(Exercise input)

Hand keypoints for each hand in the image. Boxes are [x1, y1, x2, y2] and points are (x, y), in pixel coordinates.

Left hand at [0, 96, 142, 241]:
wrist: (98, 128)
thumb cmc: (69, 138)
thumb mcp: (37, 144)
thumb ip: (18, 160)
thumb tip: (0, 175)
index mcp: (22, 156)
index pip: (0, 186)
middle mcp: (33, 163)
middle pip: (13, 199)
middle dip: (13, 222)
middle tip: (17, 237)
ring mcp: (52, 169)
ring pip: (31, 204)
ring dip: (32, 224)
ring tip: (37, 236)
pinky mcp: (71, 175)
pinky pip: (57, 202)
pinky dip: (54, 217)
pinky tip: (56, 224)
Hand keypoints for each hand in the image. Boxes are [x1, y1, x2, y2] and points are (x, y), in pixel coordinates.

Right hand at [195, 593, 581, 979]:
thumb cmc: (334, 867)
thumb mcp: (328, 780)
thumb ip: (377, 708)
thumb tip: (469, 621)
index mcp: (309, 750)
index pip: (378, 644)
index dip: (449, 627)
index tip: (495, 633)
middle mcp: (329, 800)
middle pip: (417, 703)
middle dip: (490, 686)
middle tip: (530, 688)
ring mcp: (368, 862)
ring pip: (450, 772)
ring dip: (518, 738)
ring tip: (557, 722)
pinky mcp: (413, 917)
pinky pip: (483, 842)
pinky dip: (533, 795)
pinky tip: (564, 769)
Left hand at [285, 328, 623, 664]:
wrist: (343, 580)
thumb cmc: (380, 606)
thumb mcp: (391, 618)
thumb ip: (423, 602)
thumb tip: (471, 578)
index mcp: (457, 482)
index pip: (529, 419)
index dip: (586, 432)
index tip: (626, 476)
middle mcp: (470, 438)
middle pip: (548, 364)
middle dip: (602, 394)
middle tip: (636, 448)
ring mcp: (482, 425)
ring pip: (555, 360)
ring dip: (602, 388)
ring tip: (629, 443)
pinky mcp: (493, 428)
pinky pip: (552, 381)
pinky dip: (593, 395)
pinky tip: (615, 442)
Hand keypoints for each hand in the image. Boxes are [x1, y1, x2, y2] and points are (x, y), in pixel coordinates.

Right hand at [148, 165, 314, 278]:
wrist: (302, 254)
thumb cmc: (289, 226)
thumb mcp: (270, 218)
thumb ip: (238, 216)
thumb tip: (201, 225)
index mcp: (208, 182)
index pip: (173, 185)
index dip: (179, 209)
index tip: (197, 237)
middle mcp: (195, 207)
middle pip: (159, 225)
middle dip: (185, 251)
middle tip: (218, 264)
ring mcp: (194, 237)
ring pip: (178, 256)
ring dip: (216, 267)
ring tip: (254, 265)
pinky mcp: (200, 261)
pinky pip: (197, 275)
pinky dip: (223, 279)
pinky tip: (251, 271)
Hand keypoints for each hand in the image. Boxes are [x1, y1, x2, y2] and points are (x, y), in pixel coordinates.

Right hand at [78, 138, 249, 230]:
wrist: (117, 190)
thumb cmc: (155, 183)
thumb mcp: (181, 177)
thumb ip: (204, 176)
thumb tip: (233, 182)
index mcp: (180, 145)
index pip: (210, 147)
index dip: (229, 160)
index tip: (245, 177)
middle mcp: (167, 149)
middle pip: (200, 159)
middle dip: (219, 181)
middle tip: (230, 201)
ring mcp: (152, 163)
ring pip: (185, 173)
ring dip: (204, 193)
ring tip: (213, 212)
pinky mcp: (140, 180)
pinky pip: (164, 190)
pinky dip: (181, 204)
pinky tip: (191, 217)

(End Exercise input)

Please give the material above once more, unchanged.

→ Written response:
Hand keypoints for each hand in the image. Boxes are [x1, y1, x2, y2] and points are (x, y), in pixel coordinates.

Left hand at [0, 96, 142, 241]:
wrist: (98, 128)
thumb cmc: (69, 138)
thumb mcp: (37, 144)
thumb ip: (18, 160)
thumb tip: (0, 175)
index mcp: (22, 156)
index pip: (0, 186)
middle mcp: (33, 163)
middle pip: (13, 199)
middle dip: (13, 222)
middle tip: (17, 237)
ring mcp: (52, 169)
ring pip: (31, 204)
ring dip: (32, 224)
ring tip: (37, 236)
pinky mcp: (71, 175)
pinky pip: (57, 202)
pinky dip: (54, 217)
pinky tip: (56, 224)
Hand keypoints for each hand in the image. Boxes are [x1, y1, x2, y2] and points are (x, y), in pixel coordinates.

Right hand at [195, 593, 581, 979]:
thumb cmc: (334, 867)
thumb mcp: (328, 780)
thumb ip: (377, 708)
thumb tip: (469, 621)
index mcp: (309, 750)
index pip: (378, 644)
index dip: (449, 627)
index tip: (495, 633)
middle mcp: (329, 800)
middle pip: (417, 703)
middle dip: (490, 686)
middle tip: (530, 688)
ring mcp: (368, 862)
ring pip: (450, 772)
ring dip: (518, 738)
ring tip: (557, 722)
pinky mcp: (413, 917)
pinky pip: (483, 842)
pinky dip: (533, 795)
pinky tip: (564, 769)
Left hand at [285, 328, 623, 664]:
wrist: (343, 580)
thumb cmc: (380, 606)
thumb mcp: (391, 618)
thumb ip: (423, 602)
thumb tip: (471, 578)
index mcp: (457, 482)
index pip: (529, 419)
index dip: (586, 432)
index tip: (626, 476)
middle mcp: (470, 438)
middle pip: (548, 364)
middle dip: (602, 394)
middle tip: (636, 448)
ring mcp: (482, 425)
ring pip: (555, 360)
ring dip: (602, 388)
ring tip: (629, 443)
pinky mcp: (493, 428)
pinky pip: (552, 381)
pinky dip: (593, 395)
pinky tip: (615, 442)
Hand keypoints for each hand in the image. Boxes are [x1, y1, x2, y2] and points are (x, y), in pixel coordinates.

Right hand at [148, 165, 314, 278]:
wrist: (302, 254)
thumb cmc: (289, 226)
thumb mcp: (270, 218)
thumb ip: (238, 216)
thumb tip: (201, 225)
index mcp: (208, 182)
index pip: (173, 185)
index dip: (179, 209)
index tip: (197, 237)
middle mcp: (195, 207)
middle pip: (159, 225)
middle dip: (185, 251)
middle tip: (218, 264)
ring mcp: (194, 237)
ring pip: (178, 256)
ring dip: (216, 267)
ring tip: (254, 265)
pinky mcp: (200, 261)
pinky pip: (197, 275)
pinky dip: (223, 279)
pinky tip: (251, 271)
Hand keypoints for each hand in the image. Boxes are [x1, y1, x2, y2] and points are (x, y), in pixel coordinates.

Right hand at [78, 138, 249, 230]:
wrist: (117, 190)
thumb cmc: (155, 183)
thumb mcp: (181, 177)
thumb ip: (204, 176)
thumb tip: (233, 182)
index mcp: (180, 145)
index pip: (210, 147)
index dip: (229, 160)
index tip: (245, 177)
middle mcp: (167, 149)
middle pip: (200, 159)
middle dip: (219, 181)
middle tip: (230, 201)
ring mcp: (152, 163)
ring pip: (185, 173)
ring dip: (204, 193)
ring tip: (213, 212)
pinky mcp: (140, 180)
pinky pip: (164, 190)
pinky dip: (181, 204)
pinky tip: (191, 217)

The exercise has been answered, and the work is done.